» Dataset entries

----------

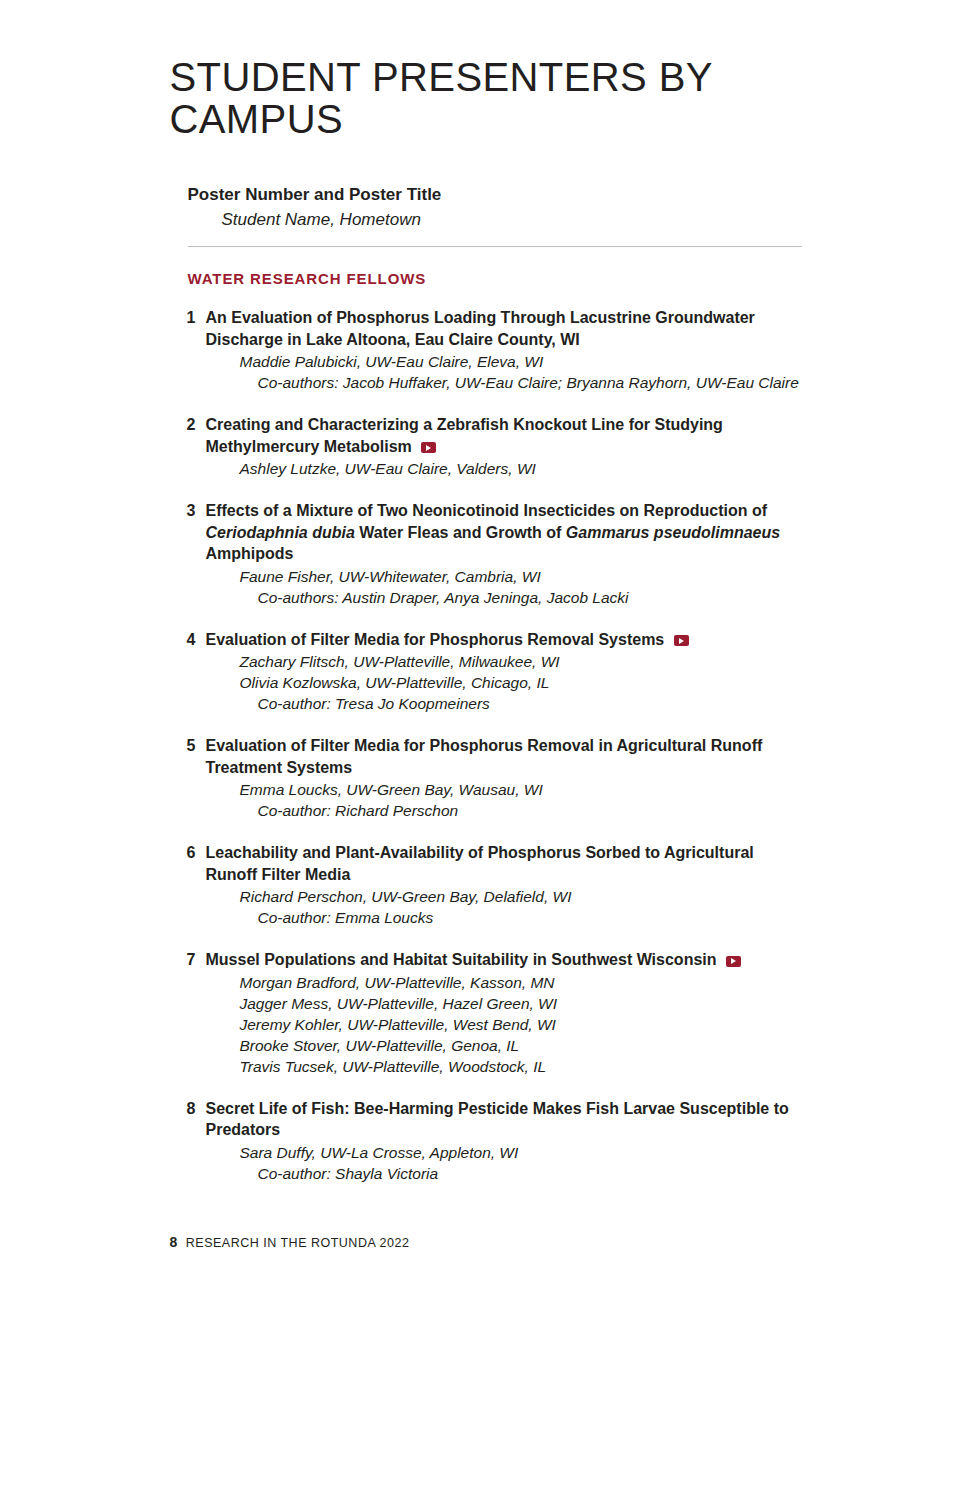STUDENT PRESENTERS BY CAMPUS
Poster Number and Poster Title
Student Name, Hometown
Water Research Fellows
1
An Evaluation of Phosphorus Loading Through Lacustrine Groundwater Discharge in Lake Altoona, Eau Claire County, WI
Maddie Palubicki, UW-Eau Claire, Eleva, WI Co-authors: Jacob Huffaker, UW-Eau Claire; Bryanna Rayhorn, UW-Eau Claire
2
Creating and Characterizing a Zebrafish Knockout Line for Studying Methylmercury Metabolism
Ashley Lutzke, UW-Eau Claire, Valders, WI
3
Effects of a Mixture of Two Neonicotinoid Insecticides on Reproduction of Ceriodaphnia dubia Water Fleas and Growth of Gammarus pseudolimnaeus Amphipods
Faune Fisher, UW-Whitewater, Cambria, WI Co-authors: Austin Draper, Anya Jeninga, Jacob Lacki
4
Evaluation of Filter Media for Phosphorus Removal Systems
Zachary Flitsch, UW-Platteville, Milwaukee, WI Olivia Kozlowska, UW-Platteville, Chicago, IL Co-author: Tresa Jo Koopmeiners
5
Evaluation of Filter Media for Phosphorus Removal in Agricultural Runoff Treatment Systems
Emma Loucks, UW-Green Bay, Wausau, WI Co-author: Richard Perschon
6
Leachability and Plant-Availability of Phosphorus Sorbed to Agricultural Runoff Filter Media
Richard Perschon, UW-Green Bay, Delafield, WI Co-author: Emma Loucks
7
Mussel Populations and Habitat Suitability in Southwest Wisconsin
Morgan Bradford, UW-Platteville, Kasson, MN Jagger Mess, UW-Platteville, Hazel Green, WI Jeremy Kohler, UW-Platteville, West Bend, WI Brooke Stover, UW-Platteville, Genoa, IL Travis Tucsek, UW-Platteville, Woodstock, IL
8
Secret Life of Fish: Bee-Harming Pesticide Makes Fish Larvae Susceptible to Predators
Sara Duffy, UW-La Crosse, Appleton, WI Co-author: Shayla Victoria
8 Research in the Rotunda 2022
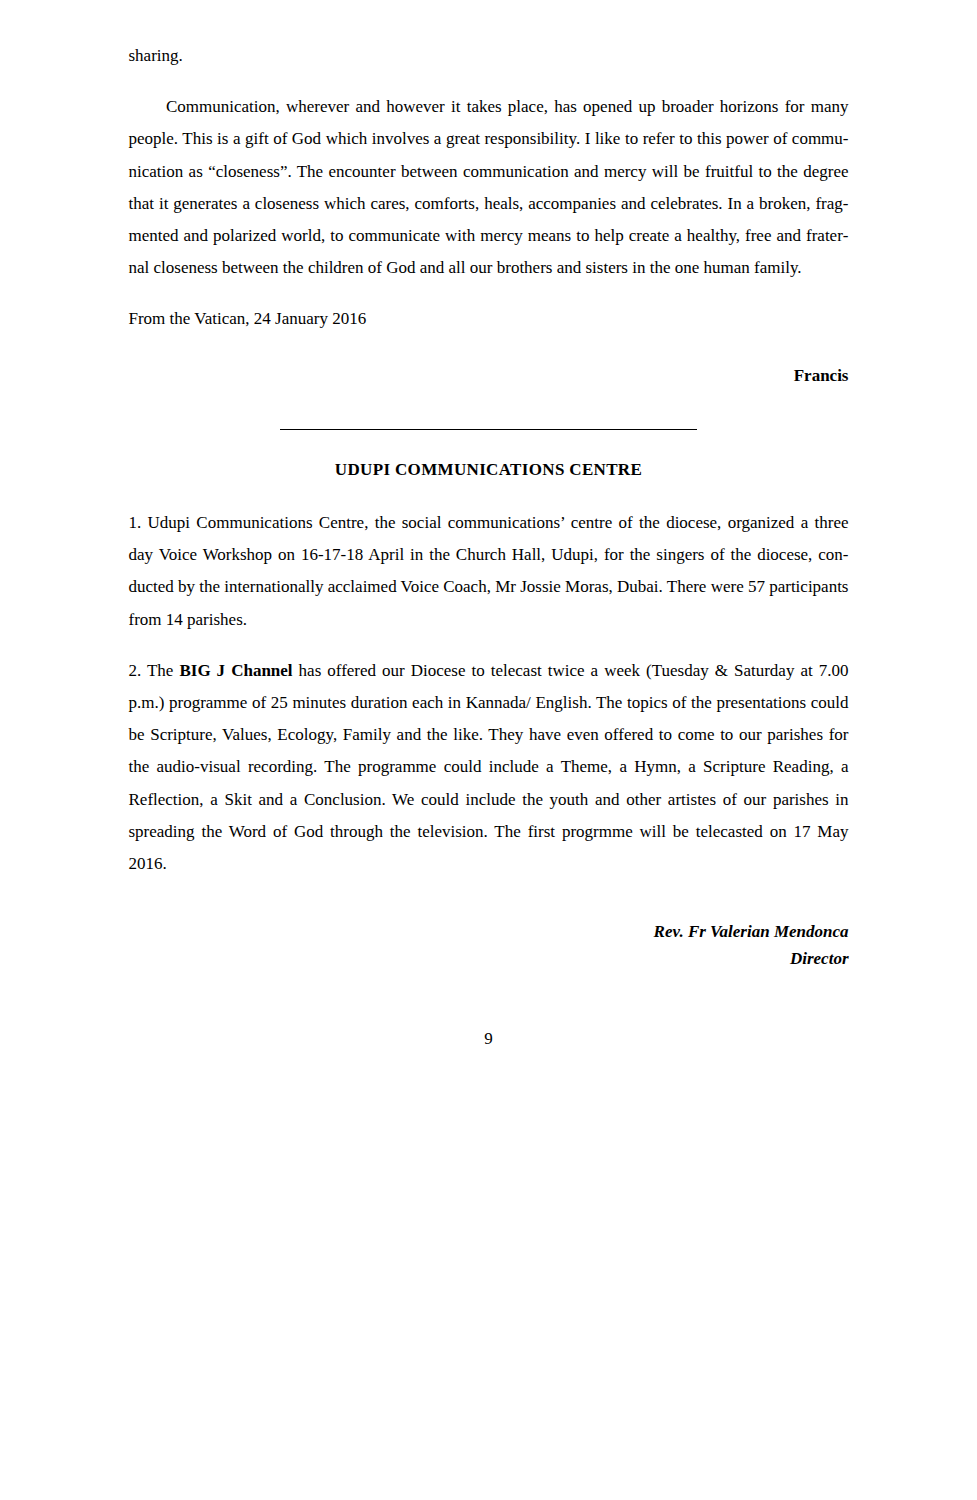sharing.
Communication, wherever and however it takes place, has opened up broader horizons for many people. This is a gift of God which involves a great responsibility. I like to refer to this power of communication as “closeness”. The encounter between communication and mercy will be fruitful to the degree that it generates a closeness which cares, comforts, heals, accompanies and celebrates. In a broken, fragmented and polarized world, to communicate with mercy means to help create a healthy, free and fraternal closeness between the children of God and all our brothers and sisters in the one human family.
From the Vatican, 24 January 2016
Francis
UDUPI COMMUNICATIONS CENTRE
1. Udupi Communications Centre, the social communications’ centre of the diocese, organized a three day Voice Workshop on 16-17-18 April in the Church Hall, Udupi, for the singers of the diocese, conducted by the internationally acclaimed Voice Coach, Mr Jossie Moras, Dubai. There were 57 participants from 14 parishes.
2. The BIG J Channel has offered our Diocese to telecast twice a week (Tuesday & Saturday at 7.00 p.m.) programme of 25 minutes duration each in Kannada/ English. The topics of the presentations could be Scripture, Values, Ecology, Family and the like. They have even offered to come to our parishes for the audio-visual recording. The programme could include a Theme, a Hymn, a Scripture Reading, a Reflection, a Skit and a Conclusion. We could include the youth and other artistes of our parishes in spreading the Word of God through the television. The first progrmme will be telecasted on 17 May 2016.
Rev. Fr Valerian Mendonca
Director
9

----------

» What you are asked to do
Make an exact copy of every entry above, minus the images.

» Solution
STUDENT PRESENTERS BY CAMPUS
Poster Number and Poster Title
Student Name, Hometown
Water Research Fellows
1
An Evaluation of Phosphorus Loading Through Lacustrine Groundwater Discharge in Lake Altoona, Eau Claire County, WI
Maddie Palubicki, UW-Eau Claire, Eleva, WI Co-authors: Jacob Huffaker, UW-Eau Claire; Bryanna Rayhorn, UW-Eau Claire
2
Creating and Characterizing a Zebrafish Knockout Line for Studying Methylmercury Metabolism
Ashley Lutzke, UW-Eau Claire, Valders, WI
3
Effects of a Mixture of Two Neonicotinoid Insecticides on Reproduction of Ceriodaphnia dubia Water Fleas and Growth of Gammarus pseudolimnaeus Amphipods
Faune Fisher, UW-Whitewater, Cambria, WI Co-authors: Austin Draper, Anya Jeninga, Jacob Lacki
4
Evaluation of Filter Media for Phosphorus Removal Systems
Zachary Flitsch, UW-Platteville, Milwaukee, WI Olivia Kozlowska, UW-Platteville, Chicago, IL Co-author: Tresa Jo Koopmeiners
5
Evaluation of Filter Media for Phosphorus Removal in Agricultural Runoff Treatment Systems
Emma Loucks, UW-Green Bay, Wausau, WI Co-author: Richard Perschon
6
Leachability and Plant-Availability of Phosphorus Sorbed to Agricultural Runoff Filter Media
Richard Perschon, UW-Green Bay, Delafield, WI Co-author: Emma Loucks
7
Mussel Populations and Habitat Suitability in Southwest Wisconsin
Morgan Bradford, UW-Platteville, Kasson, MN Jagger Mess, UW-Platteville, Hazel Green, WI Jeremy Kohler, UW-Platteville, West Bend, WI Brooke Stover, UW-Platteville, Genoa, IL Travis Tucsek, UW-Platteville, Woodstock, IL
8
Secret Life of Fish: Bee-Harming Pesticide Makes Fish Larvae Susceptible to Predators
Sara Duffy, UW-La Crosse, Appleton, WI Co-author: Shayla Victoria
8 Research in the Rotunda 2022
sharing.
Communication, wherever and however it takes place, has opened up broader horizons for many people. This is a gift of God which involves a great responsibility. I like to refer to this power of communication as “closeness”. The encounter between communication and mercy will be fruitful to the degree that it generates a closeness which cares, comforts, heals, accompanies and celebrates. In a broken, fragmented and polarized world, to communicate with mercy means to help create a healthy, free and fraternal closeness between the children of God and all our brothers and sisters in the one human family.
From the Vatican, 24 January 2016
Francis
UDUPI COMMUNICATIONS CENTRE
1. Udupi Communications Centre, the social communications’ centre of the diocese, organized a three day Voice Workshop on 16-17-18 April in the Church Hall, Udupi, for the singers of the diocese, conducted by the internationally acclaimed Voice Coach, Mr Jossie Moras, Dubai. There were 57 participants from 14 parishes.
2. The BIG J Channel has offered our Diocese to telecast twice a week (Tuesday & Saturday at 7.00 p.m.) programme of 25 minutes duration each in Kannada/ English. The topics of the presentations could be Scripture, Values, Ecology, Family and the like. They have even offered to come to our parishes for the audio-visual recording. The programme could include a Theme, a Hymn, a Scripture Reading, a Reflection, a Skit and a Conclusion. We could include the youth and other artistes of our parishes in spreading the Word of God through the television. The first progrmme will be telecasted on 17 May 2016.
Rev. Fr Valerian Mendonca
Director
9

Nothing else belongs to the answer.